**Excerpt to read**
____
17 in idea barrages
- Jan. 7, 2015, 1:47 a.m.
- |
- Public
1.) I want to wear Gene Simmons make-up to a ballgame just to see if the Kiss Cam is clever enough to put me on.
2.) I blame pervasive musical ignorance for the fact that a parody of King Crimson’s “Cat Food” about Pat Boone would never work.
3.) Selling the effectiveness of TV ads by pointing out how well they sold cigarette cancer death back when there were 3 channels? Not so smart.
4.) Actually, the BIGGEST trick the devil ever pulled was convincing gun owners the NRA serves them & not the munitions production industry.
5.) Were I ever stupid enough to open an online dating profile again, I’d say I looked like “if the wrestler Mick Foley ate Weird Al Yankovic”.
6.) Pee Wee would, of course, defeat the Daleks by making the day’s secret word “Exterminate”.
7.) Athletes in violent sports abuse recreational drugs as pain control? Next you’ll be telling me water is wet or the sky is blue!
8.) We’ve reached a point where if you play the stock market, you can’t make fun of us lotto buyers.
9.) The older you are when your voice finally reaches the masses, the less dumb you’ll then sound, I tell myself, sour grapes-like.
10.) A generation that would be more disturbed by a sandwich sign that read “The End Is Far Away”.
11.) Agent Carter being a period piece, TV executives can’t force them to play that overused “Female Of The Species” song in the ads, thankfully.
____
**Records shown**
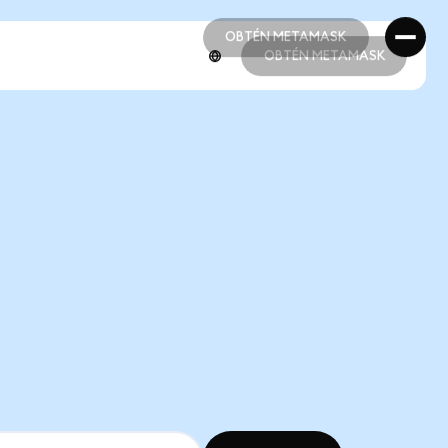
OBTÉN METAMASK
OBTÉN METAMASK
OBTÉN METAMASK
OBTÉN METAMASK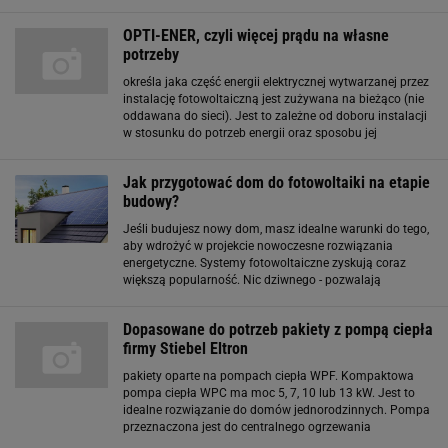
filtracji powietrza. Tego typu klimatyzacja najlepiej
sprawdza się w domach jednorodzinnych oraz
OPTI-ENER, czyli więcej prądu na własne
mieszkaniach
potrzeby
określa jaka część energii elektrycznej wytwarzanej przez
instalację fotowoltaiczną jest zużywana na bieżąco (nie
oddawana do sieci). Jest to zależne od doboru instalacji
w stosunku do potrzeb energii oraz sposobu jej
wykorzystania. Zwykle w domach jednorodzinnych nie
przekracza ona 20-30 proc. w skali
Jak przygotować dom do fotowoltaiki na etapie
budowy?
Jeśli budujesz nowy dom, masz idealne warunki do tego,
aby wdrożyć w projekcie nowoczesne rozwiązania
energetyczne. Systemy fotowoltaiczne zyskują coraz
większą popularność. Nic dziwnego - pozwalają
zaoszczędzić na rachunkach, a w połączeniu z innymi
rozwiązaniami dla lepszych właściwości cieplnych
Dopasowane do potrzeb pakiety z pompą ciepła
firmy Stiebel Eltron
pakiety oparte na pompach ciepła WPF. Kompaktowa
pompa ciepła WPC ma moc 5, 7, 10 lub 13 kW. Jest to
idealne rozwiązanie do domów jednorodzinnych. Pompa
przeznaczona jest do centralnego ogrzewania
podłogowego i grzejnikowego oraz przygotowania ciepłej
____
**Work instruction 1**
Reproduce the idea list verbatim from "3.) Selling the" up to and including "myself, sour grapes-like.".
**Work instruction 2**
According to the idea list, what secret word would Pee Wee use to defeat the Daleks?
The items are separate material, unrelated to the idea list.

**Written reply 1**
3.) Selling the effectiveness of TV ads by pointing out how well they sold cigarette cancer death back when there were 3 channels? Not so smart.
4.) Actually, the BIGGEST trick the devil ever pulled was convincing gun owners the NRA serves them & not the munitions production industry.
5.) Were I ever stupid enough to open an online dating profile again, I’d say I looked like “if the wrestler Mick Foley ate Weird Al Yankovic”.
6.) Pee Wee would, of course, defeat the Daleks by making the day’s secret word “Exterminate”.
7.) Athletes in violent sports abuse recreational drugs as pain control? Next you’ll be telling me water is wet or the sky is blue!
8.) We’ve reached a point where if you play the stock market, you can’t make fun of us lotto buyers.
9.) The older you are when your voice finally reaches the masses, the less dumb you’ll then sound, I tell myself, sour grapes-like.

**Written reply 2**
"Exterminate"